◆ Quoted text ◆
Streaming file 2, side a, continued: Begins abruptly; Merce Cunningham continues to speak with Martin Duberman about the performance and rehearsal space, as well as the artistic atmosphere, while at Black Mountain College; he speaks about how his artistic ideas differed at that time from his contemporaries in modern dance; more on how the summer at Black Mountain supported his company and artistic process; he speaks about how his artistic process differed from the other artists at Black Mountain and tells a brief anecdote about an interaction with Stefan Wolpe; he describes his average day while at Black Mountain and speaks about his small group of students there that included community members; Cunningham speaks about Charles Olson taking his dance classes; ends abruptly.

◆ Objective ◆
Turn the paragraph of the recording summary that begins "Streaming file 2, side a, continued" into a bulleted list that keeps its main facts. The data after this point is separate material with no connection to the recording summary.

◆ Supplied data ◆
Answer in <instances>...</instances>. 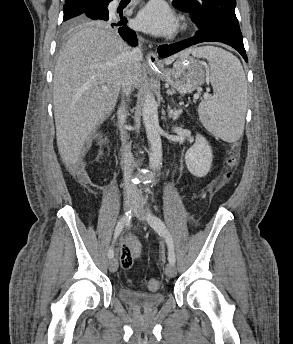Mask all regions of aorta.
<instances>
[{
    "label": "aorta",
    "instance_id": "1",
    "mask_svg": "<svg viewBox=\"0 0 293 344\" xmlns=\"http://www.w3.org/2000/svg\"><path fill=\"white\" fill-rule=\"evenodd\" d=\"M142 116L151 149L149 164L150 168L155 171L158 170L162 164L161 128L158 119V105L153 93L149 91L145 93Z\"/></svg>",
    "mask_w": 293,
    "mask_h": 344
}]
</instances>
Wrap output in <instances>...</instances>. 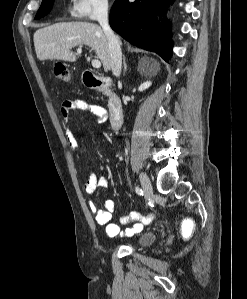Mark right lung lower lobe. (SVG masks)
Segmentation results:
<instances>
[{
  "label": "right lung lower lobe",
  "instance_id": "right-lung-lower-lobe-1",
  "mask_svg": "<svg viewBox=\"0 0 247 299\" xmlns=\"http://www.w3.org/2000/svg\"><path fill=\"white\" fill-rule=\"evenodd\" d=\"M174 0H116L110 13V26L131 44L156 52L168 62L173 42L169 24L157 26V15Z\"/></svg>",
  "mask_w": 247,
  "mask_h": 299
}]
</instances>
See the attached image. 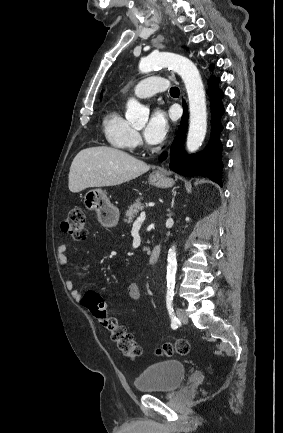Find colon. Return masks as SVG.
Wrapping results in <instances>:
<instances>
[{
	"mask_svg": "<svg viewBox=\"0 0 283 433\" xmlns=\"http://www.w3.org/2000/svg\"><path fill=\"white\" fill-rule=\"evenodd\" d=\"M61 229L75 241H84L87 238V225L83 210L81 208H72L67 218L62 222ZM82 304L109 331L112 341L123 355L131 359L141 355V347L135 341L134 336L124 326L120 325L115 318L108 316L105 301L98 292L87 291L82 298ZM189 350V342L180 339L174 344L165 343L157 349V354L162 356L185 355Z\"/></svg>",
	"mask_w": 283,
	"mask_h": 433,
	"instance_id": "obj_1",
	"label": "colon"
}]
</instances>
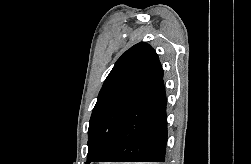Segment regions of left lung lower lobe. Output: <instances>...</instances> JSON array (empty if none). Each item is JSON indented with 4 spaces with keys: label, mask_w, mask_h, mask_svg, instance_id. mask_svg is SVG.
Wrapping results in <instances>:
<instances>
[{
    "label": "left lung lower lobe",
    "mask_w": 251,
    "mask_h": 164,
    "mask_svg": "<svg viewBox=\"0 0 251 164\" xmlns=\"http://www.w3.org/2000/svg\"><path fill=\"white\" fill-rule=\"evenodd\" d=\"M166 103L162 75L130 108L108 157L102 162H164Z\"/></svg>",
    "instance_id": "obj_1"
}]
</instances>
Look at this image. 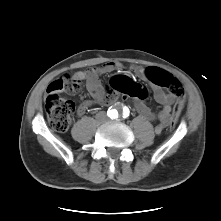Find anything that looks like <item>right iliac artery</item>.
<instances>
[{"label": "right iliac artery", "instance_id": "right-iliac-artery-1", "mask_svg": "<svg viewBox=\"0 0 221 221\" xmlns=\"http://www.w3.org/2000/svg\"><path fill=\"white\" fill-rule=\"evenodd\" d=\"M112 111H114V110H111V112H112ZM109 113H110V111H109ZM114 113H115V114H114V115H115L114 117H116V116H117V112H114ZM111 117H112V116H111ZM114 117H112V118H114Z\"/></svg>", "mask_w": 221, "mask_h": 221}]
</instances>
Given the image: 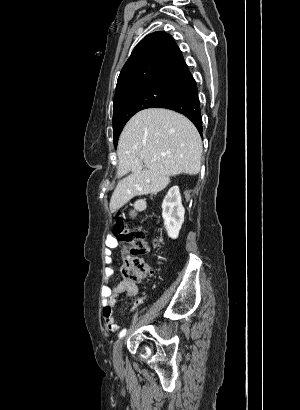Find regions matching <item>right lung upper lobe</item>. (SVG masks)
Here are the masks:
<instances>
[{
  "mask_svg": "<svg viewBox=\"0 0 300 410\" xmlns=\"http://www.w3.org/2000/svg\"><path fill=\"white\" fill-rule=\"evenodd\" d=\"M192 78L174 39L163 31L154 32L132 51L118 77L115 96L135 85L170 81L189 83Z\"/></svg>",
  "mask_w": 300,
  "mask_h": 410,
  "instance_id": "obj_1",
  "label": "right lung upper lobe"
}]
</instances>
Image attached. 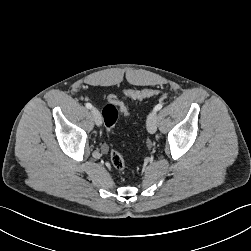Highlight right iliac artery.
<instances>
[{
	"label": "right iliac artery",
	"mask_w": 251,
	"mask_h": 251,
	"mask_svg": "<svg viewBox=\"0 0 251 251\" xmlns=\"http://www.w3.org/2000/svg\"><path fill=\"white\" fill-rule=\"evenodd\" d=\"M86 107H87L88 109H91V108H92V104L86 103Z\"/></svg>",
	"instance_id": "82829eb1"
}]
</instances>
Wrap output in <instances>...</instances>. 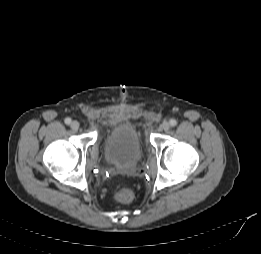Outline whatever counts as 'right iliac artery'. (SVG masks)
I'll use <instances>...</instances> for the list:
<instances>
[{
    "mask_svg": "<svg viewBox=\"0 0 261 254\" xmlns=\"http://www.w3.org/2000/svg\"><path fill=\"white\" fill-rule=\"evenodd\" d=\"M65 123H66L67 125H69V124L71 123V119H70V118H66V119H65Z\"/></svg>",
    "mask_w": 261,
    "mask_h": 254,
    "instance_id": "obj_1",
    "label": "right iliac artery"
}]
</instances>
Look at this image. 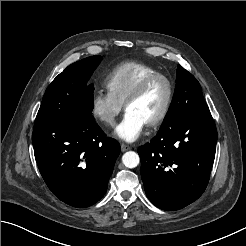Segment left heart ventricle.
Returning <instances> with one entry per match:
<instances>
[{"label":"left heart ventricle","mask_w":246,"mask_h":246,"mask_svg":"<svg viewBox=\"0 0 246 246\" xmlns=\"http://www.w3.org/2000/svg\"><path fill=\"white\" fill-rule=\"evenodd\" d=\"M166 97L167 85L163 80L157 79L137 100L129 104L126 110L134 112L147 124L161 112Z\"/></svg>","instance_id":"left-heart-ventricle-1"}]
</instances>
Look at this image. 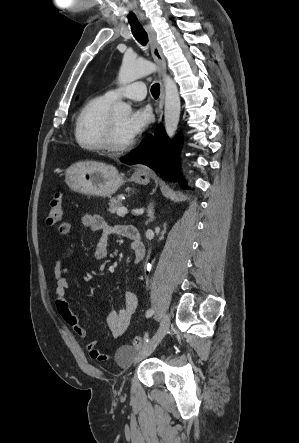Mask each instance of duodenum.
I'll use <instances>...</instances> for the list:
<instances>
[{
  "mask_svg": "<svg viewBox=\"0 0 299 443\" xmlns=\"http://www.w3.org/2000/svg\"><path fill=\"white\" fill-rule=\"evenodd\" d=\"M128 238L133 241L132 249L136 254L144 253V246L141 242L139 231L135 227H131L128 231Z\"/></svg>",
  "mask_w": 299,
  "mask_h": 443,
  "instance_id": "1",
  "label": "duodenum"
}]
</instances>
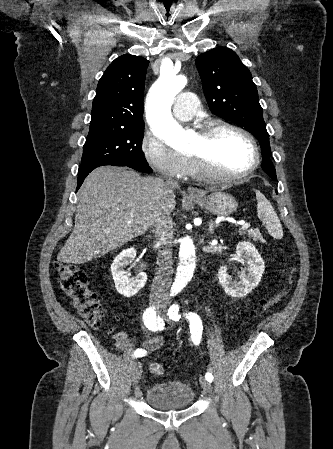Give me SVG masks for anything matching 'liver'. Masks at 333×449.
I'll return each mask as SVG.
<instances>
[{"mask_svg":"<svg viewBox=\"0 0 333 449\" xmlns=\"http://www.w3.org/2000/svg\"><path fill=\"white\" fill-rule=\"evenodd\" d=\"M177 187L127 168H96L78 190L74 230L59 260L81 264L142 235L161 206L175 209Z\"/></svg>","mask_w":333,"mask_h":449,"instance_id":"liver-1","label":"liver"}]
</instances>
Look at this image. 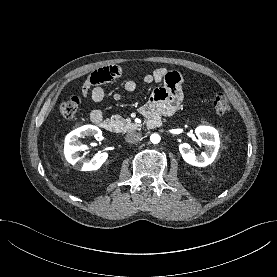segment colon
Listing matches in <instances>:
<instances>
[{"label":"colon","mask_w":277,"mask_h":277,"mask_svg":"<svg viewBox=\"0 0 277 277\" xmlns=\"http://www.w3.org/2000/svg\"><path fill=\"white\" fill-rule=\"evenodd\" d=\"M214 111L218 115L226 114L230 109V104L227 97L223 93L217 94L212 101ZM80 99L78 96H71L68 100L64 101L60 106V112L63 117L72 119L79 110Z\"/></svg>","instance_id":"obj_1"}]
</instances>
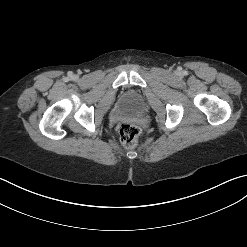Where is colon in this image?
I'll return each mask as SVG.
<instances>
[{
  "label": "colon",
  "instance_id": "1",
  "mask_svg": "<svg viewBox=\"0 0 247 247\" xmlns=\"http://www.w3.org/2000/svg\"><path fill=\"white\" fill-rule=\"evenodd\" d=\"M117 131L122 145L126 149L134 148L137 144L141 129L134 123L120 122L117 125Z\"/></svg>",
  "mask_w": 247,
  "mask_h": 247
}]
</instances>
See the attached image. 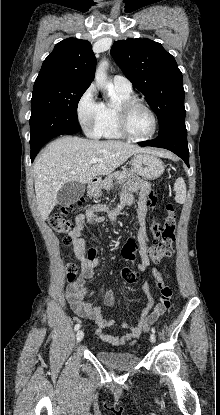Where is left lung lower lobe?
I'll use <instances>...</instances> for the list:
<instances>
[{
    "mask_svg": "<svg viewBox=\"0 0 220 415\" xmlns=\"http://www.w3.org/2000/svg\"><path fill=\"white\" fill-rule=\"evenodd\" d=\"M141 146L165 148L184 160L189 167V150L185 120L173 123L162 134L153 140L139 142Z\"/></svg>",
    "mask_w": 220,
    "mask_h": 415,
    "instance_id": "left-lung-lower-lobe-1",
    "label": "left lung lower lobe"
}]
</instances>
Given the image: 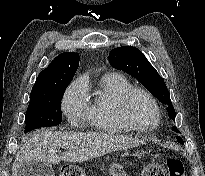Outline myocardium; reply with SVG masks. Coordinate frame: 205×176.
<instances>
[{
    "instance_id": "f54148a6",
    "label": "myocardium",
    "mask_w": 205,
    "mask_h": 176,
    "mask_svg": "<svg viewBox=\"0 0 205 176\" xmlns=\"http://www.w3.org/2000/svg\"><path fill=\"white\" fill-rule=\"evenodd\" d=\"M136 95H143L146 97L149 102L152 104L155 112H156V122L151 126H142L136 124L129 115V103L132 98ZM120 114L122 119L133 129L136 131H148L151 128L159 126L162 120V112L160 106L156 100V98L146 89L133 87L125 92L120 99Z\"/></svg>"
}]
</instances>
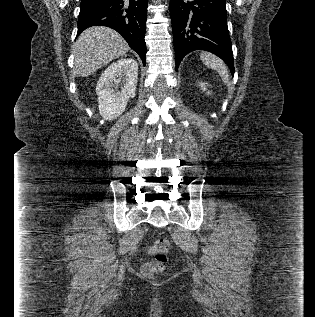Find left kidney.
Returning <instances> with one entry per match:
<instances>
[{
    "label": "left kidney",
    "instance_id": "1",
    "mask_svg": "<svg viewBox=\"0 0 315 317\" xmlns=\"http://www.w3.org/2000/svg\"><path fill=\"white\" fill-rule=\"evenodd\" d=\"M206 85L209 86V85H208L207 83H205V82H200V83H199V86L201 87L202 90H206ZM209 93H210V92H208V94H209Z\"/></svg>",
    "mask_w": 315,
    "mask_h": 317
}]
</instances>
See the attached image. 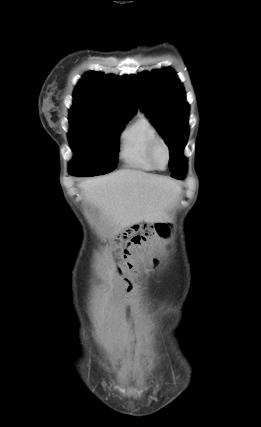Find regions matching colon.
Wrapping results in <instances>:
<instances>
[{
    "mask_svg": "<svg viewBox=\"0 0 261 427\" xmlns=\"http://www.w3.org/2000/svg\"><path fill=\"white\" fill-rule=\"evenodd\" d=\"M155 232L163 233L164 228L162 226H156L155 229L145 227L140 235L136 236L131 240V242L129 243V249L143 245L155 234Z\"/></svg>",
    "mask_w": 261,
    "mask_h": 427,
    "instance_id": "1",
    "label": "colon"
}]
</instances>
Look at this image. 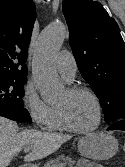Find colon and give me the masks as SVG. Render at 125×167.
Wrapping results in <instances>:
<instances>
[{
    "mask_svg": "<svg viewBox=\"0 0 125 167\" xmlns=\"http://www.w3.org/2000/svg\"><path fill=\"white\" fill-rule=\"evenodd\" d=\"M123 151H124V153H125V144L123 145Z\"/></svg>",
    "mask_w": 125,
    "mask_h": 167,
    "instance_id": "5ec220e1",
    "label": "colon"
}]
</instances>
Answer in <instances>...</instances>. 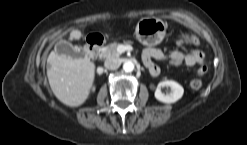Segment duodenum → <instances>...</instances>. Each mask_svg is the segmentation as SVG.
<instances>
[{"instance_id": "duodenum-1", "label": "duodenum", "mask_w": 247, "mask_h": 145, "mask_svg": "<svg viewBox=\"0 0 247 145\" xmlns=\"http://www.w3.org/2000/svg\"><path fill=\"white\" fill-rule=\"evenodd\" d=\"M102 44H103V38L101 36L94 35L91 38H89L86 47L87 55L90 58H96Z\"/></svg>"}]
</instances>
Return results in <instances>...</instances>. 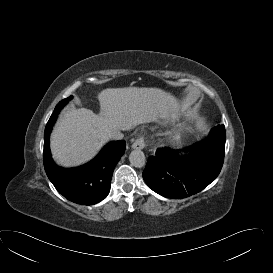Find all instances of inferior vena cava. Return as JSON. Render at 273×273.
<instances>
[{"instance_id":"inferior-vena-cava-1","label":"inferior vena cava","mask_w":273,"mask_h":273,"mask_svg":"<svg viewBox=\"0 0 273 273\" xmlns=\"http://www.w3.org/2000/svg\"><path fill=\"white\" fill-rule=\"evenodd\" d=\"M108 136L113 140H120L123 138V134L120 132V130H111L108 132Z\"/></svg>"}]
</instances>
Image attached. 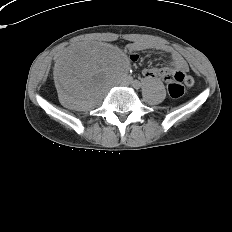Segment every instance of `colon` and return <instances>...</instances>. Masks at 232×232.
<instances>
[{
  "label": "colon",
  "instance_id": "obj_1",
  "mask_svg": "<svg viewBox=\"0 0 232 232\" xmlns=\"http://www.w3.org/2000/svg\"><path fill=\"white\" fill-rule=\"evenodd\" d=\"M192 79L184 74H175L168 83V92L172 98H179L184 93V84L190 85Z\"/></svg>",
  "mask_w": 232,
  "mask_h": 232
}]
</instances>
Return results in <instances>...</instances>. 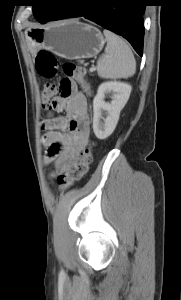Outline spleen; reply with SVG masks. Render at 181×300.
I'll use <instances>...</instances> for the list:
<instances>
[{
    "instance_id": "3e777b00",
    "label": "spleen",
    "mask_w": 181,
    "mask_h": 300,
    "mask_svg": "<svg viewBox=\"0 0 181 300\" xmlns=\"http://www.w3.org/2000/svg\"><path fill=\"white\" fill-rule=\"evenodd\" d=\"M107 45L105 55L97 62V72L103 79L128 78L136 71V61L129 45L115 33L103 31Z\"/></svg>"
}]
</instances>
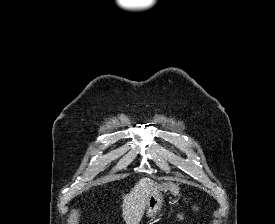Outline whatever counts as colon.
Wrapping results in <instances>:
<instances>
[{
    "label": "colon",
    "instance_id": "1",
    "mask_svg": "<svg viewBox=\"0 0 275 224\" xmlns=\"http://www.w3.org/2000/svg\"><path fill=\"white\" fill-rule=\"evenodd\" d=\"M185 218V215L183 213L179 214L178 219L183 220Z\"/></svg>",
    "mask_w": 275,
    "mask_h": 224
}]
</instances>
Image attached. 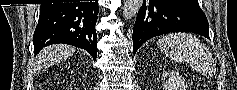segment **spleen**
Returning a JSON list of instances; mask_svg holds the SVG:
<instances>
[{
    "instance_id": "1",
    "label": "spleen",
    "mask_w": 237,
    "mask_h": 90,
    "mask_svg": "<svg viewBox=\"0 0 237 90\" xmlns=\"http://www.w3.org/2000/svg\"><path fill=\"white\" fill-rule=\"evenodd\" d=\"M158 48L174 62H183L205 74L212 58L204 44L193 34H167L158 42Z\"/></svg>"
}]
</instances>
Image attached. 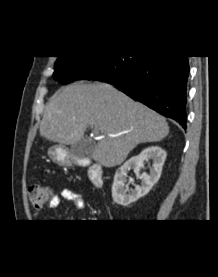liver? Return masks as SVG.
<instances>
[{"mask_svg": "<svg viewBox=\"0 0 218 277\" xmlns=\"http://www.w3.org/2000/svg\"><path fill=\"white\" fill-rule=\"evenodd\" d=\"M90 126L101 137L92 159L106 167L120 165L138 144L160 141L169 133L163 116L100 82L59 89L45 108L40 133L61 146L73 145Z\"/></svg>", "mask_w": 218, "mask_h": 277, "instance_id": "6515ba94", "label": "liver"}]
</instances>
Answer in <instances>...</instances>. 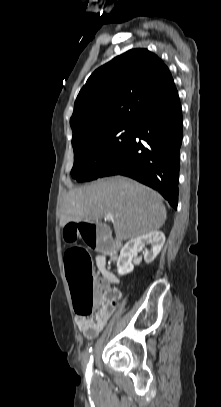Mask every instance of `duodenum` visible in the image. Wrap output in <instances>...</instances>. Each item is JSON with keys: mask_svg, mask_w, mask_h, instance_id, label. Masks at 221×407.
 Listing matches in <instances>:
<instances>
[{"mask_svg": "<svg viewBox=\"0 0 221 407\" xmlns=\"http://www.w3.org/2000/svg\"><path fill=\"white\" fill-rule=\"evenodd\" d=\"M118 245H120V242H118ZM112 259H113V260L116 259V255H115V254L112 255Z\"/></svg>", "mask_w": 221, "mask_h": 407, "instance_id": "1", "label": "duodenum"}]
</instances>
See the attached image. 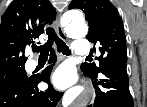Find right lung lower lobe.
Listing matches in <instances>:
<instances>
[{
  "label": "right lung lower lobe",
  "instance_id": "98d812e1",
  "mask_svg": "<svg viewBox=\"0 0 147 107\" xmlns=\"http://www.w3.org/2000/svg\"><path fill=\"white\" fill-rule=\"evenodd\" d=\"M55 61L56 55L52 52L50 62ZM51 70L52 66H49L41 75L1 88L0 107H55L63 93L55 91L51 85L46 91H39L37 88L41 81L49 82Z\"/></svg>",
  "mask_w": 147,
  "mask_h": 107
}]
</instances>
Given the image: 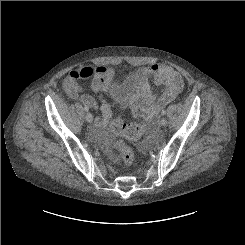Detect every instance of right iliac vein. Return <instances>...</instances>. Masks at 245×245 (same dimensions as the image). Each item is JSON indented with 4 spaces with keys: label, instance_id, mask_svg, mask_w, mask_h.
Returning <instances> with one entry per match:
<instances>
[{
    "label": "right iliac vein",
    "instance_id": "63e3f726",
    "mask_svg": "<svg viewBox=\"0 0 245 245\" xmlns=\"http://www.w3.org/2000/svg\"><path fill=\"white\" fill-rule=\"evenodd\" d=\"M85 119L88 123H91L92 120H93V116L91 113H87L86 116H85Z\"/></svg>",
    "mask_w": 245,
    "mask_h": 245
}]
</instances>
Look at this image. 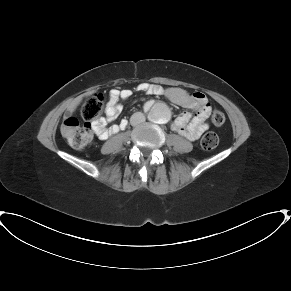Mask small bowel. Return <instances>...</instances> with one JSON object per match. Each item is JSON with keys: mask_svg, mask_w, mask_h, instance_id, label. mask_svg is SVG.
Instances as JSON below:
<instances>
[{"mask_svg": "<svg viewBox=\"0 0 291 291\" xmlns=\"http://www.w3.org/2000/svg\"><path fill=\"white\" fill-rule=\"evenodd\" d=\"M137 90L145 92L149 95L164 96L171 102L189 109H198L196 113L184 111L180 113L171 123V128L189 140L199 139L209 128L207 121L210 106L206 97L201 92L194 94L187 93L180 87L163 88L152 83H140ZM132 95L129 89H112L108 96L106 105V119L108 121L114 119L122 110L119 100L128 99ZM127 125L126 120H121L118 124L107 127L105 122L100 121L94 124V132L98 139L105 140L109 136L123 130Z\"/></svg>", "mask_w": 291, "mask_h": 291, "instance_id": "c3829d8e", "label": "small bowel"}]
</instances>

◆ Complete answer ◆
- Streaming file 2, side a, continued; it begins and ends abruptly.
- Merce Cunningham talks with Martin Duberman about the performance and rehearsal space and the artistic atmosphere at Black Mountain College.
- Cunningham explains how his artistic ideas then differed from those of his contemporaries in modern dance.
- He describes how the summer at Black Mountain supported his company and his artistic process.
- He contrasts his artistic process with that of the other artists at Black Mountain and tells a brief anecdote about an interaction with Stefan Wolpe.
- He describes his average day there and his small group of students, which included community members.
- He talks about Charles Olson taking his dance classes.